**Required work**:
**1)** Using the passage about Eberhardt, decide whether each statement agrees with it: (a) Eberhardt joined Lehigh University from Siemens in 1962; (b) Eberhardt regarded electrical engineering and physics as his passion; (c) Eberhardt found his answer in evolution theory. Answer yes or no for each and quote the words of the passage that settle it.
**2)** Reproduce the part of the passage about Eberhardt starting at "It became clear" and ending at "of neural networks.", with no changes.

**Quoted text**:
Eberhardt, 82, has experienced a fair share of that destruction
first-hand. He came to Lehigh University's electrical engineering
department in 1962 from Siemens in Germany. He was one of the last
German scientists recruited by the United States government in the
wake of the Sputnik scare. " 'We have brought over Werner von
Braun. Now we'll bring over you,' " they told me. "I couldn't
resist that kind of sales pitch," Eberhardt says. (von Braun is of
the leading figures in the development of rocket technology in
Nazi Germany during World War II.)
But electrical engineering and physics were merely bread-winning
jobs for Eberhardt, not a passion. "My true passion, all my life,
was to understand humanity because from childhood I have seen such
terrible things," Eberhardt says. "My parents had to flee the
horrors of the Bolshevik Revolution in Russia. When I was 9, the
Russians took over Estonia, and we were brought over to freshly
occupied Poland. In my teenage years in Nazi Germany, I
experienced World War II from the inside, which of course added to
that passion."
It became clear to Eberhardt, even at a young age, that if the
human brain could produce such monstrosities, something had to be
wrong with it. He found the answer not in evolution theory, or in
philosophical speculation about the self — what the Swiss
psychiatrist C.G. Jung called the "world within," or in
mythological storytelling — but in his research in robotics,
during computer simulation of neural networks.
"I realized that what one should really do is avoid all this
speculation, especially the belief that the 'world within'
contains truth — it doesn't; that's just storytelling. My idea is
that one can avoid all that by beginning with simple
neuro-mechanics," Eberhardt says.

**Excerpted data**:
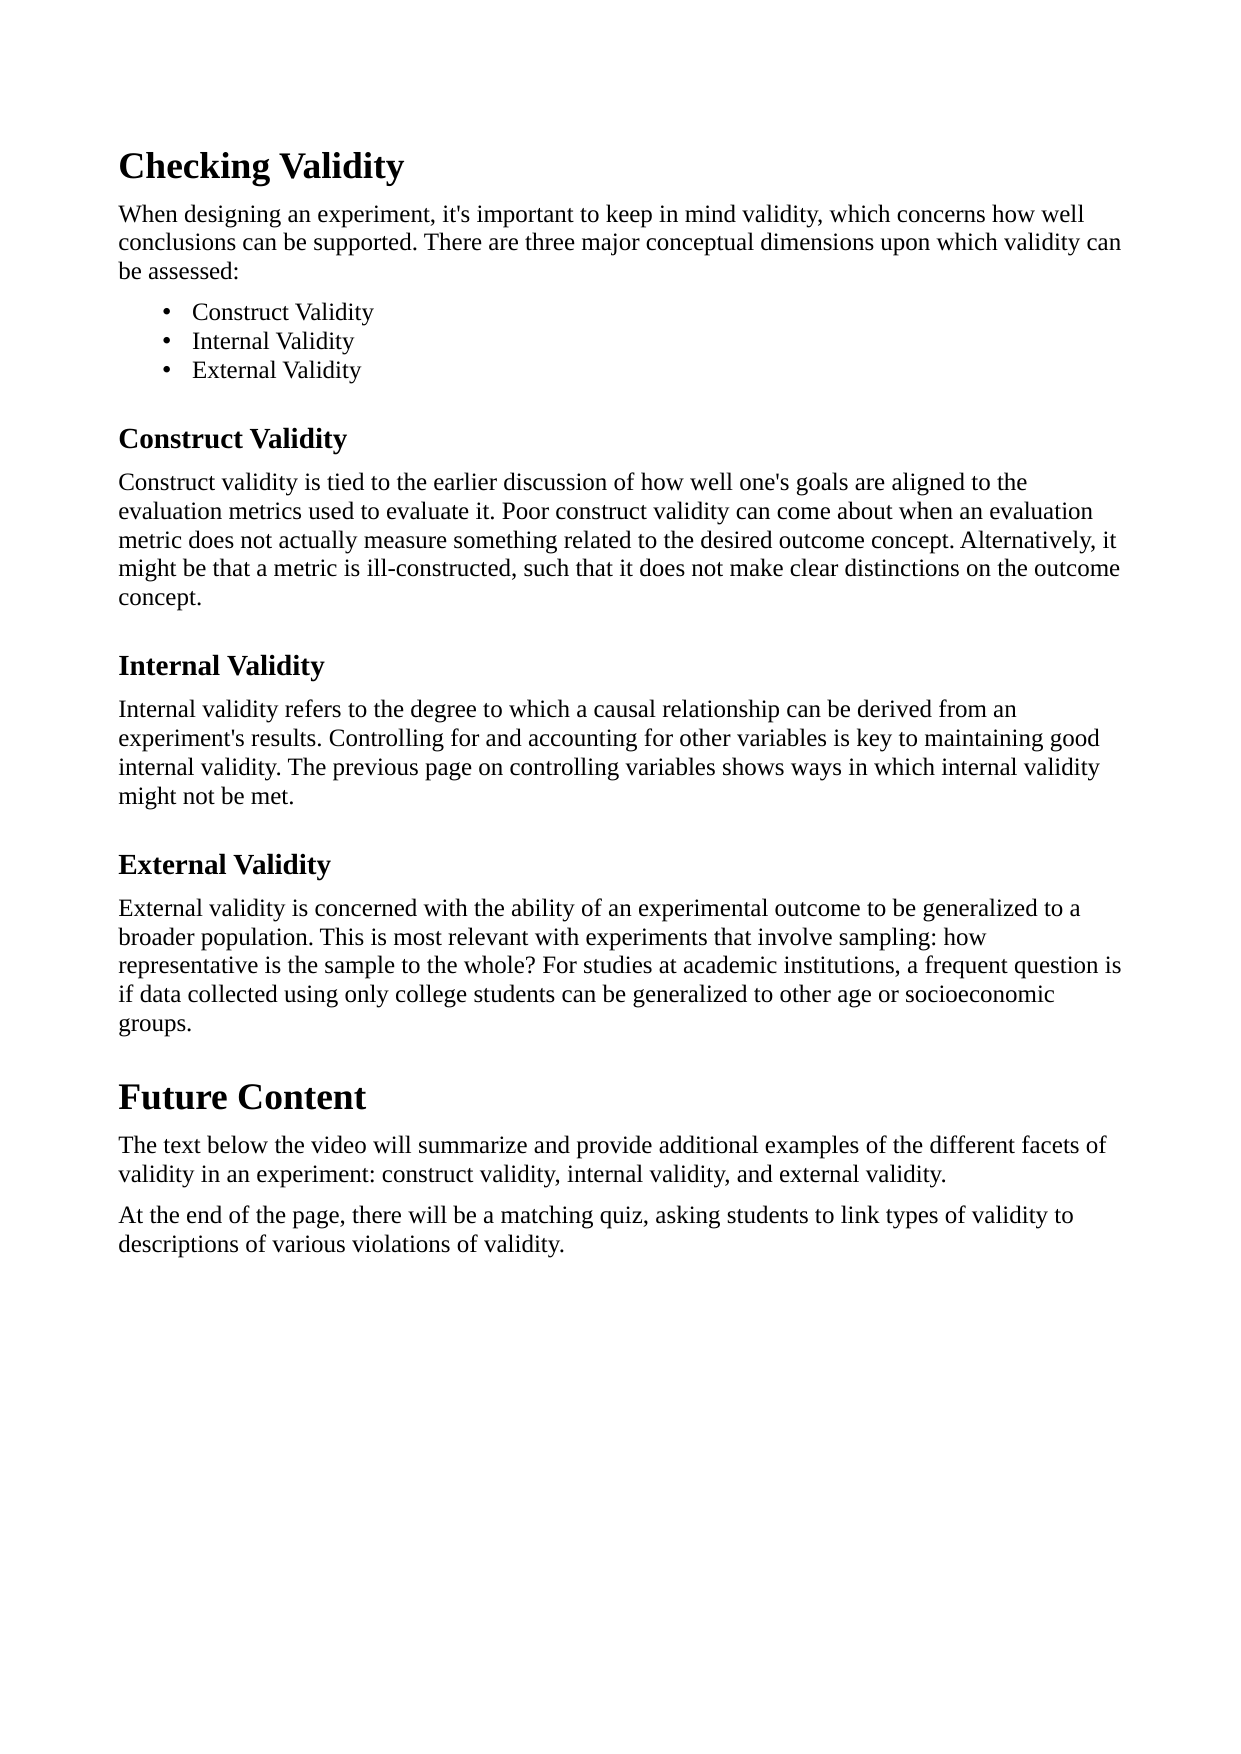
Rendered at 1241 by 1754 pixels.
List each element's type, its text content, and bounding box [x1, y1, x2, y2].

subtitle Checking Validity [118, 143, 1122, 186]
text The text below the video will summarize and provide additional examples of the different facets of validity in an experiment: construct validity, internal validity, and external validity. [118, 1130, 1122, 1187]
text External validity is concerned with the ability of an experimental outcome to be generalized to a broader population. This is most relevant with experiments that involve sampling: how representative is the sample to the whole? For studies at academic institutions, a frequent question is if data collected using only college students can be generalized to other age or socioeconomic groups. [118, 893, 1122, 1037]
subtitle Construct Validity [118, 421, 1122, 455]
subtitle External Validity [118, 847, 1122, 881]
list Construct Validity [162, 297, 1122, 326]
subtitle Internal Validity [118, 648, 1122, 682]
text Internal validity refers to the degree to which a causal relationship can be derived from an experiment's results. Controlling for and accounting for other variables is key to maintaining good internal validity. The previous page on controlling variables shows ways in which internal validity might not be met. [118, 694, 1122, 809]
subtitle Future Content [118, 1074, 1122, 1117]
list External Validity [162, 355, 1122, 384]
text Construct validity is tied to the earlier discussion of how well one's goals are aligned to the evaluation metrics used to evaluate it. Poor construct validity can come about when an evaluation metric does not actually measure something related to the desired outcome concept. Alternatively, it might be that a metric is ill-constructed, such that it does not make clear distinctions on the outcome concept. [118, 467, 1122, 611]
text At the end of the page, there will be a matching quiz, asking students to link types of validity to descriptions of various violations of validity. [118, 1200, 1122, 1257]
text When designing an experiment, it's important to keep in mind validity, which concerns how well conclusions can be supported. There are three major conceptual dimensions upon which validity can be assessed: [118, 199, 1122, 285]
list Internal Validity [162, 326, 1122, 355]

**Answers for this exercise**:
**1)**
(a) Yes: "He came to Lehigh University's electrical engineering department in 1962 from Siemens in Germany."
(b) No: "But electrical engineering and physics were merely bread-winning jobs for Eberhardt, not a passion."
(c) No: "He found the answer not in evolution theory"

**2)**
It became clear to Eberhardt, even at a young age, that if the
human brain could produce such monstrosities, something had to be
wrong with it. He found the answer not in evolution theory, or in
philosophical speculation about the self — what the Swiss
psychiatrist C.G. Jung called the "world within," or in
mythological storytelling — but in his research in robotics,
during computer simulation of neural networks.